11. A Division Bench of the Kerala High Court in Provident Fund Inspector''s case (supra) also held as follows:
Section 19-A of the Employees'' Provident Funds Act, 1952, does empower the Central Government to remove difficulty arising in giving effect to the provisions of the Act. But there is no provision that in every case where a plea is raised that the Act is not applicable to a particular establishment or to a particular person, an application should be made u/s 19A and without that the criminal Court trying an offence punishable under the Act would have no jurisdiction to proceed with the case and come to its own conclusion.
The aforesaid decisions clearly show that there is no ipso facto stay of operation of the order passed u/s 7-A or the operation of the Act merely by filing an application u/s 19A of the Act before the superior authority. Accordingly, we decide the primary point raised before us against the Petitioners and hold that merely by filing an application u/s 19A, neither the order passed u/s 7-A of the Act nor the provisions of the Act are stayed or are to be put in abeyance.

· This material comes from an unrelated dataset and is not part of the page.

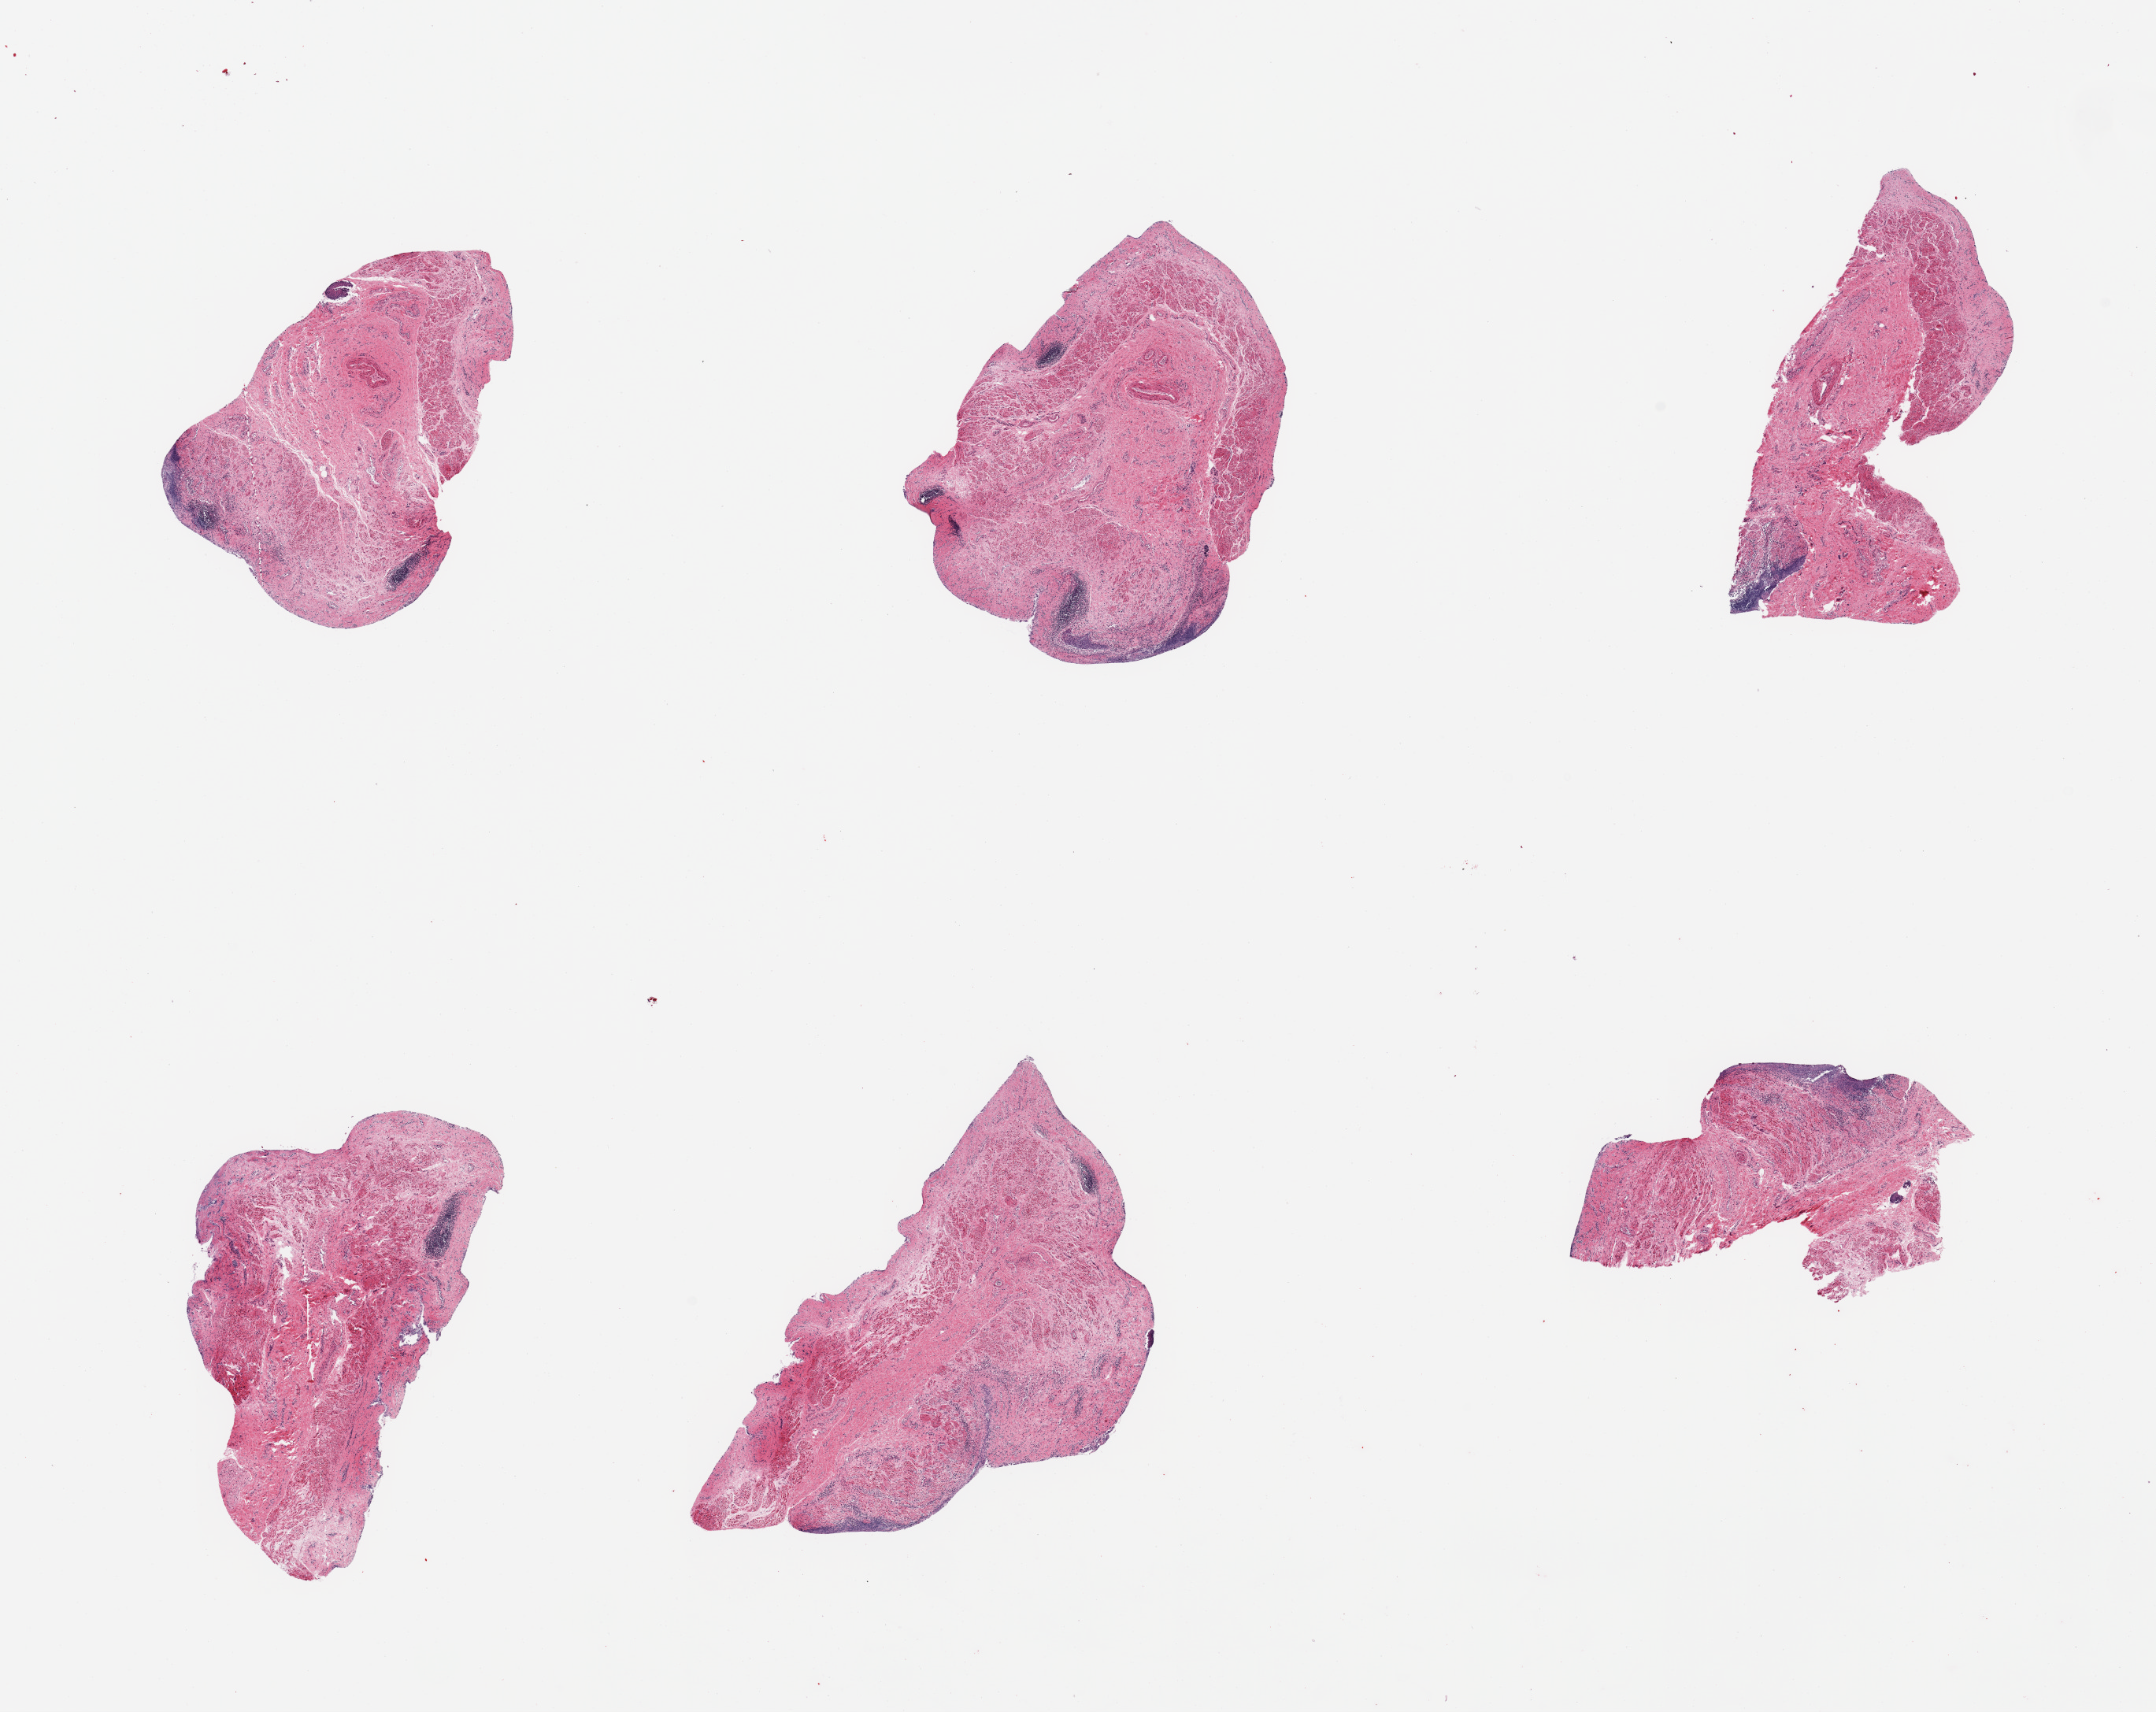
Digitized H&E-stained section, whole scanned area (about 21.7 x 17.2 mm, from a 20x scan) shown as a low-resolution overview; PAXgene-fixed, paraffin-embedded tissue; sampled site (target tissue): esophageal mucous membrane; tissue donor sample. Male donor.
- review note (as recorded): 6 pieces; essentially no intact epithelium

12. The next question which arises for determination is whether the Central Government has the power of granting stay while the application u/s 19-A of the Act remains pending before it. It is not disputed before U9 by the learned Counsel for the Regional Provident Fund Commissioner that the employer is also entitled to move a petition u/s 19A of the Act. In some decisions, which were brought to our notice it was held that employer cannot move an application u/s 19A, but the learned Counsel for the Regional Provident Fund Commissioner fairly concedes that he is of the opinion that Section 19A of the Act is widely worded and even the employer can resort to it and we think that the stand of the learned Counsel is fair, which is correct on the plain reading of the Section.
13. In the present cases before us, all the three writ Petitioners had filed applications for stay of the operation of the order passed u/s 7-A of the Act pending decision of the Central Government u/s 19A of the Act and on those applications the Central Government has given a decision that there is no power of stay with the Central Government as there is no such provision contained either in Section 19A of the Act or. in any other provision of the Act. We are of the opinion that every superior authority, which has power to annul or modify the order of the subordinate authority, has inherent power to put that order in abeyance till the final disposal of the matter by the superior authority. This inherent power is implicit in the superior authority either by virtue of appellate power or revisional power or a representation on the sole ground that if it can set aside or modify the order of the inferior authority, why cannot it put the order of the inferior authority in abeyance for the time being. Therefore, we hold that the Central Government was in error in rejecting the stay applications on the ground that there was no power of stay with it. Accordingly, we set aside the order of the Central Government Annexure P-12 in C.W.P. No. 3429 of 1979, Annexure P-3 in C.W.P. No. 933 of 1980 ''and Annexure P-2 in C.W.P. No. 966 of 1980 and issue the direction that the Central Government should redecide the applications for stay filed by the Petitioners within a period of two months from today and the recovery proceedings will remain stayed till the decision of the said application by the Central Government.
14. With the aforesaid observations, Civil Writ Petitions Nos. 3429 of 1979, 933 and 966 of 1980 stand disposed of with no order as to costs.